WebKit Version : WebKitGTK 2.32.2 Other browsers tested: Firefox: 89.0.2: OK V8 (Chromium/NodeJS/Deno): Same issue What steps will reproduce the problem? (1) Evaluate the JavaScript expression "{} + {}" What is the expected result? The numeric value "NaN" is returned, as per the spec (https://tc39.es/ecma262/multipage/ecmascript-language-expressions.html#sec-applystringornumericbinaryoperator). What happens instead? The string '[object Object][object Object]' is returned.
I cannot reproduce this on macOS (Apple Silicon) with macOS 11.5 or 12 betas.
I've also tested WebKitGTK 2.33.2 and gotten the same result (GNOME Web / Epiphany, Fedora 34, Intel x86_64)
Where are you evaluating it? "[object Object][object Object]" is what I'd expect if it's being evaluated as a statement and not as an expression (as then you have an empty BlockStatement followed by a UnaryExpression, and not an AdditiveExpression).
(In reply to Sam Sneddon [:gsnedders] from comment #3) > Where are you evaluating it? > > "[object Object][object Object]" is what I'd expect if it's being evaluated > as a statement and not as an expression (as then you have an empty > BlockStatement followed by a UnaryExpression, and not an AdditiveExpression). In the browser console; running the statement alone gives the same result as assigning to a variable. Substituting "{}" by another object also exhibits the same issue
<rdar://problem/80990349>
I tried it in several versions of Safari, but I cannot reproduce it, so closing this issue. My guess is that the web page has `Object.prototype.toString` override, and opening a console in that web page causes it since the expression should be evaluated under the page's context. Please check the web page's script.

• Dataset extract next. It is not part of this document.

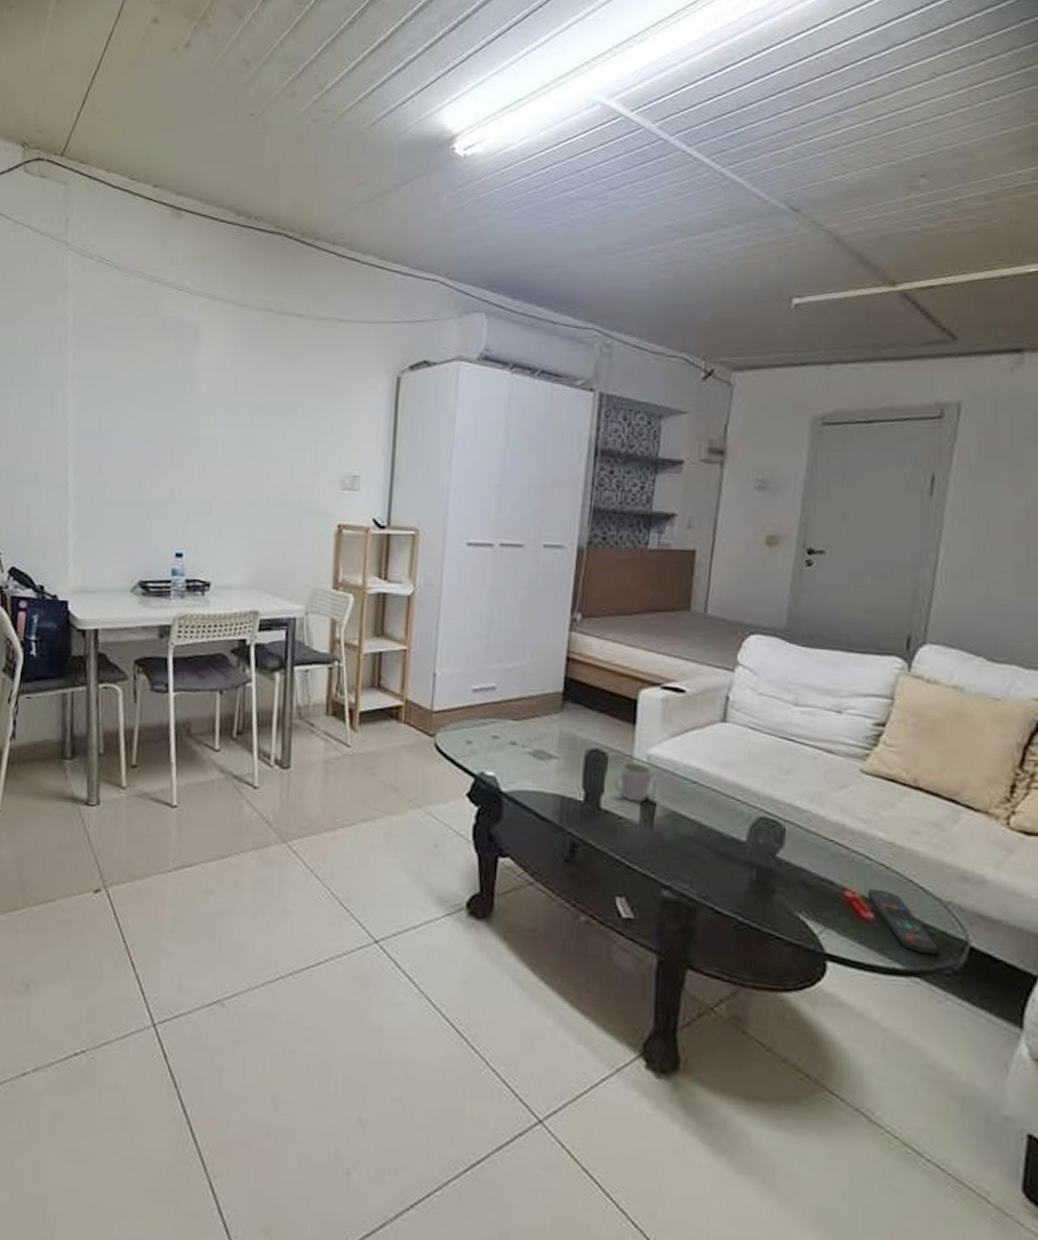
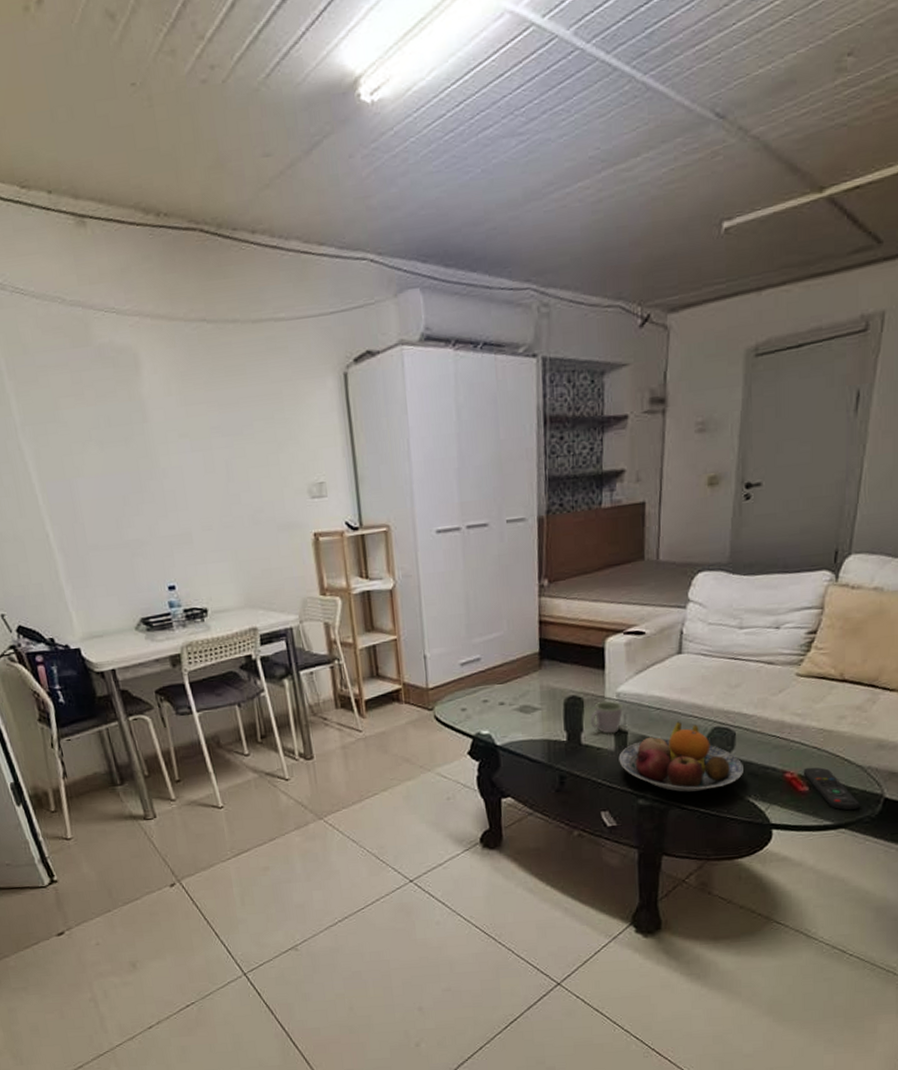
fruit bowl: none [643,801,793,894] -> present [618,721,743,792]

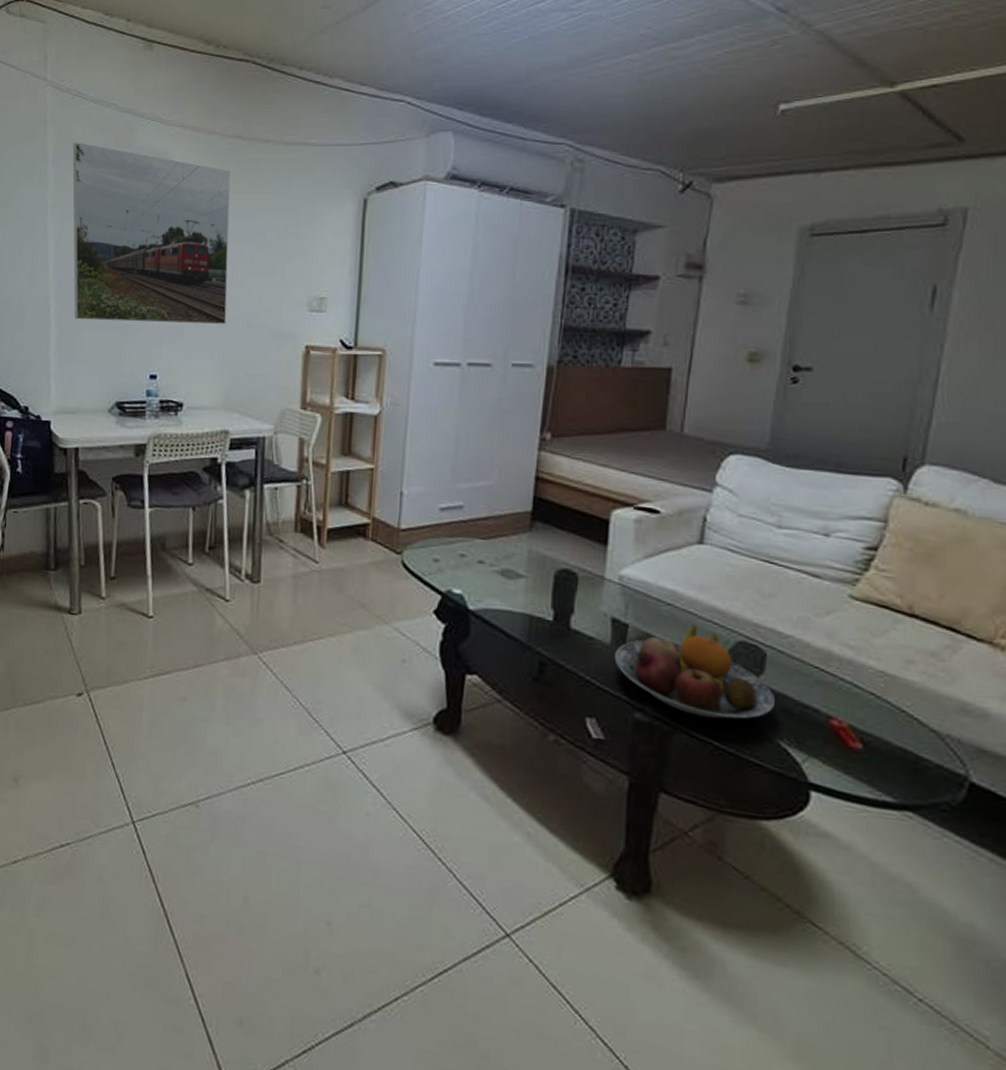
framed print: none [25,347,232,543] -> present [72,142,231,325]
mug: present [590,701,624,734] -> none [583,582,627,624]
remote control: present [803,767,860,810] -> none [855,718,934,789]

Ah, OK. I think I know what it is. https://tc39.es/ecma262/multipage/ecmascript-language-expressions.html#sec-applystringornumericbinaryoperator The result "[object Object][object Object]" is the right value according to the spec. This is because ToPrimitive onto object should return "[object Object]". Let's look https://tc39.es/ecma262/multipage/abstract-operations.html#sec-toprimitive carefully. Since @@toPrimitive is not defined, we call OrdinaryToPrimitive with "default" preference. https://tc39.es/ecma262/multipage/abstract-operations.html#sec-ordinarytoprimitive Then, we first call object.valueOf(). But it returns an object itself. Since it is not a primitive value, we discard this, and then call object.toString() next. See step 5-b-ii "If Type(result) is not Object, return result.". Since valueOf returns an object, we call object.toString next (as listed in step 4-a). https://tc39.es/ecma262/multipage/ecmascript-language-expressions.html#sec-applystringornumericbinaryoperator So, in step 2-c, both lprim and rprim are strings "[object Object]". Therefore, 2-c-iii will return "[object Object][object Object]". So, JSC and V8 behaviors are correct. Then, why SpiderMonkey returns NaN. In JSC and V8 consoles, we evaluate the input as "expression" first instead of "statement". This is convenient because users do not need to wrap the expression with "()". On the other hand, maybe, SpiderMonkey is evaluating it as "statement". Then, what is happening is that, {} + {} is evaluated as ({} + {}) in JSC and V8's console. {} + {} is evaluated as { // Block statement } +{}; // + and object => NaN. in SpiderMonkey. So, 1. {} + {} is correctly evaluated in JSC. If it is evaluated as an expression, the result should be "[object Object][object Object]" 2. {} + {} is evaluated differently in the console in Firefox, Safari, and V8. And this is engine's preference.
We can check this preference easily. Let's evaluate "{}" in each console. Safari / Chrome => empty object Firefox => undefined (Since Firefox evaluated it as empty block statement).